## Brano
---------------

La domanda: perché Dio ci lascia/fa soffrire?

 

1. Il luogo della domanda Non è semplicemente la questione del male in generale, neppure quella della sofferenza in generale. Non si tratta di un problema teoretico. È piuttosto un problema che nasce in un contesto di fede, che implica una conoscenza di Dio: se Dio è Padre, ed è il Dio della vita, perché ci lascia soffrire? Il confronto con le premure di un padre terreno fa risultare Dio perdente (cfr. la parabola di Flew, e la sua applicazione). Né si può rimandare all’eschaton l’intervento di Dio; perché non interviene ora? Accanto a questa concezione, all’origine sta una concezione della vita come percorso senza ostacoli: una concezione legata a strutture native che nel nostro contesto vengono risvegliate con particolare vigore (cfr. il salutismo, che non mette in conto i limiti della condizione umana).

---------------

## Consegne
A - Secondo il brano sulla sofferenza, in quale contesto nasce il problema?
B - Ripeti fedelmente la parte del brano sulla sofferenza da "La domanda: perché" a "della condizione umana).".
Il materiale riportato qui sotto non ha alcun ruolo in questo lavoro.

## Estratto del dataset

---------------

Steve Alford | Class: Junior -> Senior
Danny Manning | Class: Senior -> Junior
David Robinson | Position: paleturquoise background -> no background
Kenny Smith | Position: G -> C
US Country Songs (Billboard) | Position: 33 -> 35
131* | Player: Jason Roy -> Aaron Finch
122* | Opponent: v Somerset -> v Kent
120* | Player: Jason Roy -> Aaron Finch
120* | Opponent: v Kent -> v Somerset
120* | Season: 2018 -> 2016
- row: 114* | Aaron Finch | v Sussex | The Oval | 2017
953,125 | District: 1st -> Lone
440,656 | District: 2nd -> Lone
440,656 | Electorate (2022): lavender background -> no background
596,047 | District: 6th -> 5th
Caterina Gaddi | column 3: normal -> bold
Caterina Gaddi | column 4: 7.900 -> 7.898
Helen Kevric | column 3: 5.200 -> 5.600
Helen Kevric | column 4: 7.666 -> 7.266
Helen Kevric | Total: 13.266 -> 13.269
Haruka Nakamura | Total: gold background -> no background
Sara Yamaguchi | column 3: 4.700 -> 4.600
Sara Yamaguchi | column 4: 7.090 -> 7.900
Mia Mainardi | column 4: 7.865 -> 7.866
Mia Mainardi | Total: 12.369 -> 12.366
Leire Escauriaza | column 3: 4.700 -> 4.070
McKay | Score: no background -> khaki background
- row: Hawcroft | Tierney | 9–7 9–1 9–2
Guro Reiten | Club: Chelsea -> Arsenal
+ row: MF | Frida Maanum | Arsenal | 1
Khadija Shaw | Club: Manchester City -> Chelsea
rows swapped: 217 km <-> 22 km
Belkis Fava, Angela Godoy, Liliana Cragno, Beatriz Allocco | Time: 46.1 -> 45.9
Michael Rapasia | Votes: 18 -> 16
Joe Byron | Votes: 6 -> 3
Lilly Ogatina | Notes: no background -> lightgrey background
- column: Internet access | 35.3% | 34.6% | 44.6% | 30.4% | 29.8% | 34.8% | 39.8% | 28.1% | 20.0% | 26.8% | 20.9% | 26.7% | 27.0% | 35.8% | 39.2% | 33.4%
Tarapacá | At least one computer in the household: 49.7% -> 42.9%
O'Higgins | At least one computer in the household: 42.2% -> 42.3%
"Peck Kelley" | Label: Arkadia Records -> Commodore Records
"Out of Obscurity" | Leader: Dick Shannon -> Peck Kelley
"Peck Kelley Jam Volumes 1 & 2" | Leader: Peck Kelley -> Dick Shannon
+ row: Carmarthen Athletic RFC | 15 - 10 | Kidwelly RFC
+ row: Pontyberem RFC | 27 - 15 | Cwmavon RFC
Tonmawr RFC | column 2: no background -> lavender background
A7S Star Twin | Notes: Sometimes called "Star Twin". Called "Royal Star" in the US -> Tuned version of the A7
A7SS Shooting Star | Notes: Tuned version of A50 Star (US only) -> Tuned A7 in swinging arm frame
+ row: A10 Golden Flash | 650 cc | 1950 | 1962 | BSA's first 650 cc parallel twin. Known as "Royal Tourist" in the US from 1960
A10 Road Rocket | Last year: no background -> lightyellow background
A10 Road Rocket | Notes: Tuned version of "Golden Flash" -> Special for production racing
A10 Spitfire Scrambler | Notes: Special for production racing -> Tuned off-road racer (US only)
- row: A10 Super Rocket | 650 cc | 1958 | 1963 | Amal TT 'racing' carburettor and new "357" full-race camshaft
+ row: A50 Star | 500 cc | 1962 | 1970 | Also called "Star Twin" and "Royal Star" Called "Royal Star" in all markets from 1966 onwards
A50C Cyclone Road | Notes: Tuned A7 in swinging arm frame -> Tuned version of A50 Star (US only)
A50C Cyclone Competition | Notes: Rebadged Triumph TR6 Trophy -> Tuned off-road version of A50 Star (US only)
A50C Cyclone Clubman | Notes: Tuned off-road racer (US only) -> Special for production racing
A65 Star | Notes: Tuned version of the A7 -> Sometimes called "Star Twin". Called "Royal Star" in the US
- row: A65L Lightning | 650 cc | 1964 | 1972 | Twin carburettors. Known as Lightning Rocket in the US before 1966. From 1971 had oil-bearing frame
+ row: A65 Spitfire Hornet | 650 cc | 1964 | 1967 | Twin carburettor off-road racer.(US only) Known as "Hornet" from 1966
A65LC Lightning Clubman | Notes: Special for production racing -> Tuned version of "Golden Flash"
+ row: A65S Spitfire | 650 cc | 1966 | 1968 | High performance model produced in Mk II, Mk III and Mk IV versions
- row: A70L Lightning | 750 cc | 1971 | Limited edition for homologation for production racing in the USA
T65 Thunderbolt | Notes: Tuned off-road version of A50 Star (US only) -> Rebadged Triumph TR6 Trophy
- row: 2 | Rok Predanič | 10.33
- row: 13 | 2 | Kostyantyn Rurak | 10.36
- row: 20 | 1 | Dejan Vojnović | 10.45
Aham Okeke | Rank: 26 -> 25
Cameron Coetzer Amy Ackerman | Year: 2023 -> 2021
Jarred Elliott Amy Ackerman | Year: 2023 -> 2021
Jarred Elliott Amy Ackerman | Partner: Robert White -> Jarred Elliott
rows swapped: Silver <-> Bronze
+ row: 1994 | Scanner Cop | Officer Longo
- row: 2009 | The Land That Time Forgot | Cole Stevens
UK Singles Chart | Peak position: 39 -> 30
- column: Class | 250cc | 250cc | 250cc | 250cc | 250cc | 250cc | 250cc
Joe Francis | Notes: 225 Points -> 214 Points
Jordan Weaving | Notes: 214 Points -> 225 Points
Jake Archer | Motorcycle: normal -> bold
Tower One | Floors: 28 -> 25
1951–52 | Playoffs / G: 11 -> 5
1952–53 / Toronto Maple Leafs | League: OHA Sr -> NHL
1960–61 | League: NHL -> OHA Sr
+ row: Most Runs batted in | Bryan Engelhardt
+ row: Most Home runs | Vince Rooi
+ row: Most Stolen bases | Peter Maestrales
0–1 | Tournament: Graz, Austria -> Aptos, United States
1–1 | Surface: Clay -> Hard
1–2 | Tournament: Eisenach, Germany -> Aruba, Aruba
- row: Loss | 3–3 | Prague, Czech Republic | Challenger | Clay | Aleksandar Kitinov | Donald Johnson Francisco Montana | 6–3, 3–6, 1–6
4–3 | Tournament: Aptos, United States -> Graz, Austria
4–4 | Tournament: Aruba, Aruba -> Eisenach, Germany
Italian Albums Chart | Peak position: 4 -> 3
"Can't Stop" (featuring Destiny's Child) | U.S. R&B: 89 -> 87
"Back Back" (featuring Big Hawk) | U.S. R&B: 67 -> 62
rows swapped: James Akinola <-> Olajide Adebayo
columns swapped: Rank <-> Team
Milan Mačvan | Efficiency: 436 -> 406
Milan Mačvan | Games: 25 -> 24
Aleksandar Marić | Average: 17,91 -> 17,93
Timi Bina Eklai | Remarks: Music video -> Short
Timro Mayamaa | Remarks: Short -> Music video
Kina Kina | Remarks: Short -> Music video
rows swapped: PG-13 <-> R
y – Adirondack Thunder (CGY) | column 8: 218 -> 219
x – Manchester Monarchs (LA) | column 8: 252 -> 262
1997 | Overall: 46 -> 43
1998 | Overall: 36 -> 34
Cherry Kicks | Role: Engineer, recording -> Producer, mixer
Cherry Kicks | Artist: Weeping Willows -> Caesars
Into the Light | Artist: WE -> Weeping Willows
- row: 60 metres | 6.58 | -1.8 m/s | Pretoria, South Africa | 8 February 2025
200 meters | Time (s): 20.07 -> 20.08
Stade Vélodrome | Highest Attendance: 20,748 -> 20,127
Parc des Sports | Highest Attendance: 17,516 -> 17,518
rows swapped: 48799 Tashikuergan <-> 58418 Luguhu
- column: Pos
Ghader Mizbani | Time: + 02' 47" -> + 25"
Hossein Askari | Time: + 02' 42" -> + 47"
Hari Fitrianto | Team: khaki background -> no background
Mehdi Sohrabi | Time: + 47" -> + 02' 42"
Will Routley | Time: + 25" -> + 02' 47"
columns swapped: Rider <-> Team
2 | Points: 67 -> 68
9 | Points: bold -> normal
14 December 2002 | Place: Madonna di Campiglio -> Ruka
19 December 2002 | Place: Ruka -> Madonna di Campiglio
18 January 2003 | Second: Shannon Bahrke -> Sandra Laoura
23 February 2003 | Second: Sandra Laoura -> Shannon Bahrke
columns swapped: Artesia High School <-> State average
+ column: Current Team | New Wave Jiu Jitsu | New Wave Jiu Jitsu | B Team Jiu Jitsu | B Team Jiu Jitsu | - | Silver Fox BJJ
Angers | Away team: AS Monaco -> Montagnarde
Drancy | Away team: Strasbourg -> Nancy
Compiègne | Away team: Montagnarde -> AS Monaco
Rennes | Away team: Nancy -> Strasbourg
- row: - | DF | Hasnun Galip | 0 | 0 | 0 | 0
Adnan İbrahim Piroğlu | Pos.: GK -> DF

---------------

## Risposte alle consegne
A - In un contesto di fede, che implica una conoscenza di Dio.

B -
La domanda: perché Dio ci lascia/fa soffrire?

 

1. Il luogo della domanda Non è semplicemente la questione del male in generale, neppure quella della sofferenza in generale. Non si tratta di un problema teoretico. È piuttosto un problema che nasce in un contesto di fede, che implica una conoscenza di Dio: se Dio è Padre, ed è il Dio della vita, perché ci lascia soffrire? Il confronto con le premure di un padre terreno fa risultare Dio perdente (cfr. la parabola di Flew, e la sua applicazione). Né si può rimandare all’eschaton l’intervento di Dio; perché non interviene ora? Accanto a questa concezione, all’origine sta una concezione della vita come percorso senza ostacoli: una concezione legata a strutture native che nel nostro contesto vengono risvegliate con particolare vigore (cfr. il salutismo, che non mette in conto i limiti della condizione umana).